I’m also really interested by the Moms for Liberty movement. I think that this might be a model. It’s a really interesting grassroots movement. I think that that’s gonna have some impact in organizing moms. And they’re going to start having an impact at school boards. That’s where it’s going to be. They’re going to start swinging school boards.
I’ve been doing a lot of research and writing lately about how wokeness is destroying American childhood: the transgender stuff, the sexualization of children, how we disincentivize resilience. So I’ve been marinating in all this stuff for the last six months.
SS: Have you read Carl Trueman’s book, The Rise and Triumph of the Modern Self? It’s kind of a philosophical deep dive, but it’s super fascinating and really relevant to these debates. He traces the way that our conception of what it means to be a person has evolved, and the way that our society’s knee-jerk reaction to ideas like transgenderism—the “social imaginary” is a term that he gets from Charles Taylor—has been shaped over time. He traces it all the way back to Rousseau through Marx and Freud and Gramsci, explaining the roots of the new left on a philosophical level. It’s fascinating.
People don’t think about what’s implicit in these slogans that sound so nice and inclusive. They just unconsciously accept them. I want to draw back the veil a little bit and be like, “Do you realize the premises of what you’re accepting?” If I put this in plain terms—say, the sexualization of children, or the need to dismantle the nuclear family—if we spelled out what is implicit in these things, the average mom would not accept them.
BM: Yeah, yeah. And that’s exactly what needs to happen as far as the transgender stuff. Because inclusion sounds so great. But what it really means is that campers can be in a cabin of their selection. Do you not see how that’s going to backfire on you? I don’t see how a grown woman who has once been a teenage girl, and who once knew teenage boys, can think that this is not going to be an astronomical, life-altering thing. By promoting inclusion at your summer camp, you are inviting a monster of a story.

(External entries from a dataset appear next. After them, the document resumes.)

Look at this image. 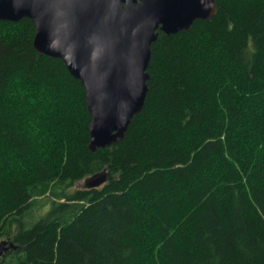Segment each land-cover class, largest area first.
<instances>
[{
  "label": "trees",
  "instance_id": "trees-1",
  "mask_svg": "<svg viewBox=\"0 0 264 264\" xmlns=\"http://www.w3.org/2000/svg\"><path fill=\"white\" fill-rule=\"evenodd\" d=\"M216 1L160 33L143 111L96 152L82 83L0 21V264H264V0Z\"/></svg>",
  "mask_w": 264,
  "mask_h": 264
},
{
  "label": "water",
  "instance_id": "water-1",
  "mask_svg": "<svg viewBox=\"0 0 264 264\" xmlns=\"http://www.w3.org/2000/svg\"><path fill=\"white\" fill-rule=\"evenodd\" d=\"M217 13L216 0H0V21L30 19L34 49L62 60L84 86L91 152L124 140L143 111L152 46L160 33L189 31ZM108 178L104 169L75 186L97 189ZM14 247L3 241L0 257Z\"/></svg>",
  "mask_w": 264,
  "mask_h": 264
},
{
  "label": "rangeland",
  "instance_id": "rangeland-1",
  "mask_svg": "<svg viewBox=\"0 0 264 264\" xmlns=\"http://www.w3.org/2000/svg\"><path fill=\"white\" fill-rule=\"evenodd\" d=\"M76 188H77V187H76ZM41 200H45V199H41ZM41 200H40V201H41ZM42 208H43V207H42ZM42 208H40V209H39L40 211L38 210L39 212H37V213L42 214V212H41Z\"/></svg>",
  "mask_w": 264,
  "mask_h": 264
}]
</instances>
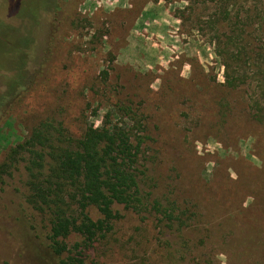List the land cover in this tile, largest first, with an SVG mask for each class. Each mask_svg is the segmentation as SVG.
<instances>
[{
    "label": "rangeland",
    "instance_id": "1",
    "mask_svg": "<svg viewBox=\"0 0 264 264\" xmlns=\"http://www.w3.org/2000/svg\"><path fill=\"white\" fill-rule=\"evenodd\" d=\"M263 47L264 0H0V264L59 262L10 151L109 113L144 139L147 207L115 208L96 264H264Z\"/></svg>",
    "mask_w": 264,
    "mask_h": 264
},
{
    "label": "trees",
    "instance_id": "2",
    "mask_svg": "<svg viewBox=\"0 0 264 264\" xmlns=\"http://www.w3.org/2000/svg\"><path fill=\"white\" fill-rule=\"evenodd\" d=\"M236 25L239 28L241 23ZM244 26L254 27L246 22ZM239 39L235 35L232 40L240 43ZM215 41L220 42V39L215 38ZM246 54L264 62V51ZM247 79L252 81L254 77H233L231 86L238 82L247 84ZM256 105L260 114L263 110L261 100ZM105 118L100 128H88L80 140H74L59 130L51 132L43 125L35 129L25 143L12 149L8 156L12 163L9 166L18 164L19 156L20 159L25 157L29 178L25 203L46 220L48 249L59 260L58 264H96L91 258L93 250H96L97 243L114 232V225L121 218L115 208L123 206L126 210L139 209L141 212L147 207L142 203L144 196L139 180L140 174H144L143 165H140L145 159L144 139L121 127L131 118L121 115L115 121L110 113ZM161 208L158 202H154L152 209L160 212ZM92 210L101 219L94 220ZM20 216L19 223L26 225L27 218L23 213ZM74 235L80 238V242L69 248L66 241ZM31 236V240H39L34 234ZM66 255L68 257L64 258Z\"/></svg>",
    "mask_w": 264,
    "mask_h": 264
}]
</instances>
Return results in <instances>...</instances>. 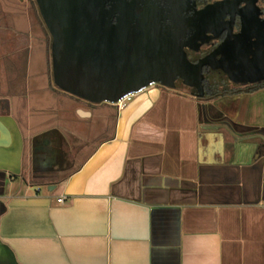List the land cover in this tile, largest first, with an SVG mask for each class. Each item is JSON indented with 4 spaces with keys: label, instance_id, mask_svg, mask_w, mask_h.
I'll list each match as a JSON object with an SVG mask.
<instances>
[{
    "label": "crops",
    "instance_id": "1",
    "mask_svg": "<svg viewBox=\"0 0 264 264\" xmlns=\"http://www.w3.org/2000/svg\"><path fill=\"white\" fill-rule=\"evenodd\" d=\"M34 10L0 0V25L34 41L6 37L26 72L34 48L50 56ZM18 67L0 65V264H264V88L207 101L156 84L118 108L54 88L49 64L22 97Z\"/></svg>",
    "mask_w": 264,
    "mask_h": 264
},
{
    "label": "water",
    "instance_id": "2",
    "mask_svg": "<svg viewBox=\"0 0 264 264\" xmlns=\"http://www.w3.org/2000/svg\"><path fill=\"white\" fill-rule=\"evenodd\" d=\"M101 1L86 3L91 12L77 13L75 28L65 21L67 0L52 20L63 28L52 32L56 82L79 98L115 104L151 82L176 88L178 80L204 97L207 68L223 71L237 84L264 80V19L257 0L241 8L242 0H221L203 9L191 0ZM236 15L239 33H233ZM225 30L215 50L190 60L187 49L198 52ZM61 37L70 42L61 45Z\"/></svg>",
    "mask_w": 264,
    "mask_h": 264
},
{
    "label": "rangeland",
    "instance_id": "3",
    "mask_svg": "<svg viewBox=\"0 0 264 264\" xmlns=\"http://www.w3.org/2000/svg\"><path fill=\"white\" fill-rule=\"evenodd\" d=\"M93 3V1H100L101 0H67V4L66 0L64 2V0H33V2L35 3V22H34V31L35 33H41L43 32L46 35L50 36V56H48L41 48H34V55L32 57V68L33 70H29L28 72H26V64H27V50L19 53L18 55L16 53H14L13 51H11L10 49H8L6 47V37L9 35H12V37H17L18 39V44H34V41L32 39V36H28V33H18L17 31L14 32H8L9 28H6L0 25V34L2 32V34L0 35V42H2V45L0 47V65H6L10 67V64H16L19 65L18 67V71L11 73H7L5 76H9V78H11V74L17 75V81L19 83V85L23 86V89L20 91L21 93H19L22 97H30V95H32L31 90H27L25 84H28V87H30L31 85L33 86L34 84V80L36 78V74L34 73V70H43L47 67V65L49 64L50 67V79L48 78L47 81L50 80V82L52 83V85L54 86V88H57L59 91H63L62 88H60V86L58 85V83L56 82L55 79V72H54V58H53V36H52V32H58L63 30L62 26L59 23H53V16L57 14V11L59 10V8H61L62 5L67 4V8L65 9L64 13H66L67 15V20L65 19L66 22H68L67 27L70 28H75V26H78L79 24V17L76 20L77 17V13L84 15L85 12H87L85 15L90 14L91 10L90 7L87 6L86 3ZM98 2V3H100ZM94 4V3H93ZM98 6V5H96ZM44 10V12H43ZM2 15H0V23H4V21H6L5 19L7 18V15L5 12L1 13ZM84 15V16H85ZM69 16V17H68ZM52 18V19H51ZM41 21V23L39 22ZM77 24V25H76ZM7 33V34H6ZM59 42L61 45L65 44L66 42H70V41H66V39L64 38H60ZM33 50V49H32ZM60 53L63 54V49L60 46ZM33 72V73H32ZM32 73V74H31ZM47 74V73H46ZM222 74H218L217 78L218 79H222ZM3 80V79H2ZM16 81V80H15ZM2 82V81H1ZM4 84V83H2ZM156 85V84H155ZM9 88L8 91L10 90H14V84L11 85L9 82ZM18 86V85H16ZM35 86V85H34ZM180 88H186L183 87L182 85H180ZM219 86V85H218ZM219 88H222V86L220 85ZM189 89V88H186ZM191 90V89H190ZM34 94H36V91H32ZM11 93L7 94L10 95ZM1 96V95H0ZM6 96V95H3ZM134 98V97H133ZM132 100V99H131ZM127 101V104L131 101ZM116 110L117 108L112 107V110H110L109 116H110V121H108L109 123H107L106 121H98L94 123L90 122V128H83V134L82 137L84 140L88 141L90 143V145H94L97 140H100L102 138H104L105 136H107L108 134H110L111 130H112V124H110V122L113 123V117L115 118V114H116ZM59 111L56 110L54 112L55 116L54 119H58L59 117ZM52 114V113H51Z\"/></svg>",
    "mask_w": 264,
    "mask_h": 264
},
{
    "label": "flooded vegetation",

SS: Yeah, it’s crazy. I mean, I’m Catholic. And after all of the child abuse scandals, I just think of all of the VIRTUS training that’s in place now, all of the standards and rules that must be followed. I mean, any church volunteer knows, you’re never alone with a child. And to contrast that with putting adult males in girls’ cabins. . . .
BM: Yup. And as a mother, I’m very conflicted. Where I would send my kids, this would never happen. But as a mother, for whom this has hit home, all these sorts of abuse questions, and violation of trust, this is on my radar. I am personally on the fence about whether I would let my kids go to summer camp, because all of these things are a concern of mine.
I mean, this is going to be the Catholic abuse story for Reform Judaism. There’s going to be a wave of rapes. And it’s going to be bad. Is there going to be any introspection about how their policies of inclusion have led to this? How they directly created a scenario in which this took place?
SS: But it’s not going to be confined to Reform Judaism. It’s the entire culture.
BM: Right. It’s going to be the public schools, it’s going to be everything. The denial of biological sex has implications.
SS: I hope that we’re not at this point, but I think about the social taboos that we’ve torn down one by one. I don’t want to be alarmist in terms of a slippery slope, but if you play out all of the implications of this understanding of childhood sexuality, . . . the pedophilia taboo doesn’t have a leg to stand on.
BM: Oh, yeah. The MAPs. Minor-attracted-persons.
SS: I just hope that eventually there will be a backlash, and it won’t just suddenly become socially acceptable.
BM: I think it’s gonna explode. But only after a lot of girls get hurt.